Developing interpersonal skills and the ability to understand, interact, and work with other people is also extremely important.
[/quote]
I agree that those things are important but I’m not convinced high school is the place to gain them. It’s a contrived, controlled setting that doesn’t transfer well into the real world IMO. Not that I can say too much since I didn’t complete it, but high school social dynamics are not at all like real world social dynamics. For example, being popular in the real world doesn’t actually buy you anything if you’re incompetent and if you lack social skills getting stuffed into a locker is not going to improve them IMO.[/quote]
The above is completely untrue.
“Being popular” as you put it, means almost everything in Corporate America. I have seen it over a 20 year span in real life. The promotions rarely go to the best qualified or best performer - they go to those that are well-liked, regarded or connected within a company or network. That IS how the “real world operates”. “Being popular” is a skill. In adulthood, that skill may differ from what makes a kid in high school popular, but the basic social elements are still there. You can be a star athlete, but an asshole, and not be popular at all in high school. The social dynamic is still there and it’s an important one unless you’re an island. No one effectively networks without being is some shape or form, “popular” or well regarded. The best opportunities are not those that you blindly apply for or stumble upon, but those that you have an inside track for because of “who you know”. I’m assuming you have in your career, whatever that is, learned to work around what you dismiss above, but to correlate whatever relative success you enjoy to the point that you dismiss the obvious advantages of being well-liked and regarded in business is just erroneous. And I’m guessing you weren’t popular in high school? Is that correct?[/quote]
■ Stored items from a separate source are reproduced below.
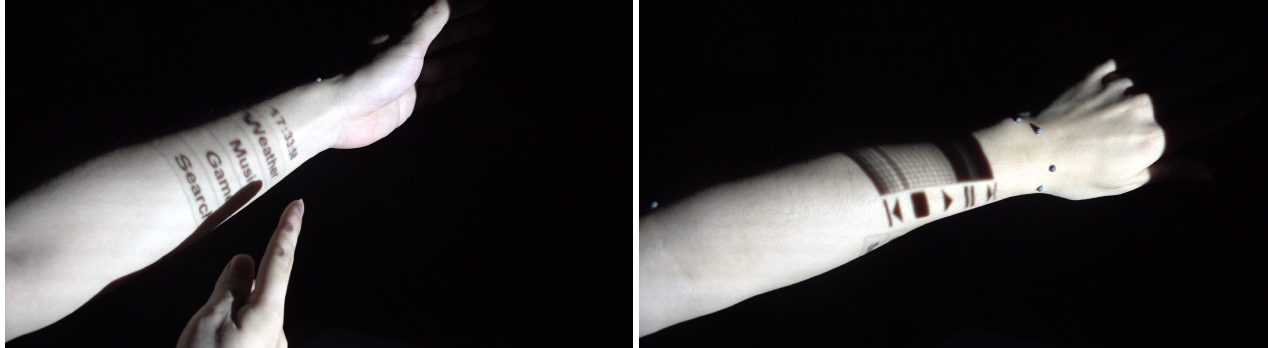
Figure 8. Proposed system projecting tattoo images (first row) onto the forearm surface under skin deformation (second to fourth rows).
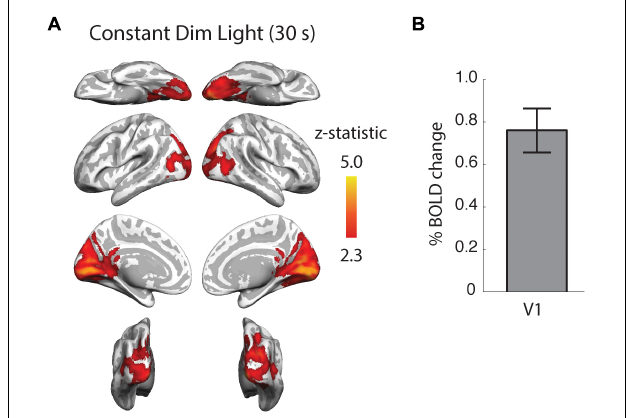
FIGURE 5 | Neural activity in response to constant dim light compared to darkness in 13 healthy, sighted female participants. This weak light stimulus evoked extensive activity across the occipital cortex (A) including a significant response in primary visual cortex, V1 (B) . Data replotted from Bridge et al.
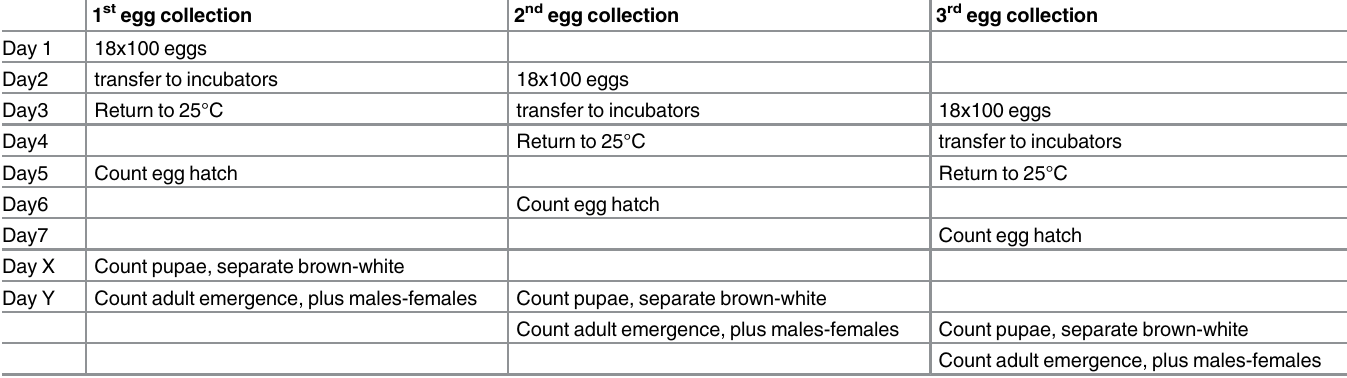
Table 2. Summary of the protocol used for the tsl screening and Quality Control analysis of the medfly Vienna 8 GSS. 1 st egg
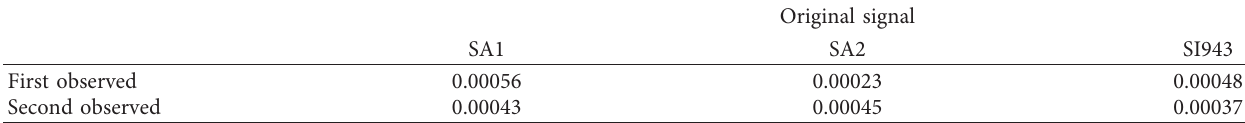
Table 3: Similarity coefficient of source speech signal and observed signal.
Where can I get a job being popular? In other words, where can I go and have my job description say “be popular” and get a check for it? If it’s so important, why dont high schools have classes on how to be popular. I dont have to go to high school to have social skills, in fact, that has nothing to do with the price of tea in china.
Someone can have a magnetic personality w/o ever having went to school at all![/quote]
You’re retarded if you think it’s that black and white. Hell, you even said it yourself with “my uncle can get me a job”, you think it’s any different once you’re in the position? Knowing people gets you in the job, having friends above you gets you promoted. It’s simple. I had a job a few years back where a new guy came in to replace another manager who transferred. The guy came from a parts department at a car dealership to manage a warehouse. I’d been there 6 months at the bottom of the line, and knew more about operations then all but 1 or 2 guys. The new manager fucked up something at 2a.m., I called him out on being incompetent. Guess who got fired? It sure wasn’t him.
You sit here and bitch that high school was a waste of time and all, but what did you do that was productive while you were there? Did you get an ASE certification, MSCE cert? Anything? Hell, in a few states you don’t even need to go to law school to take the bar exam.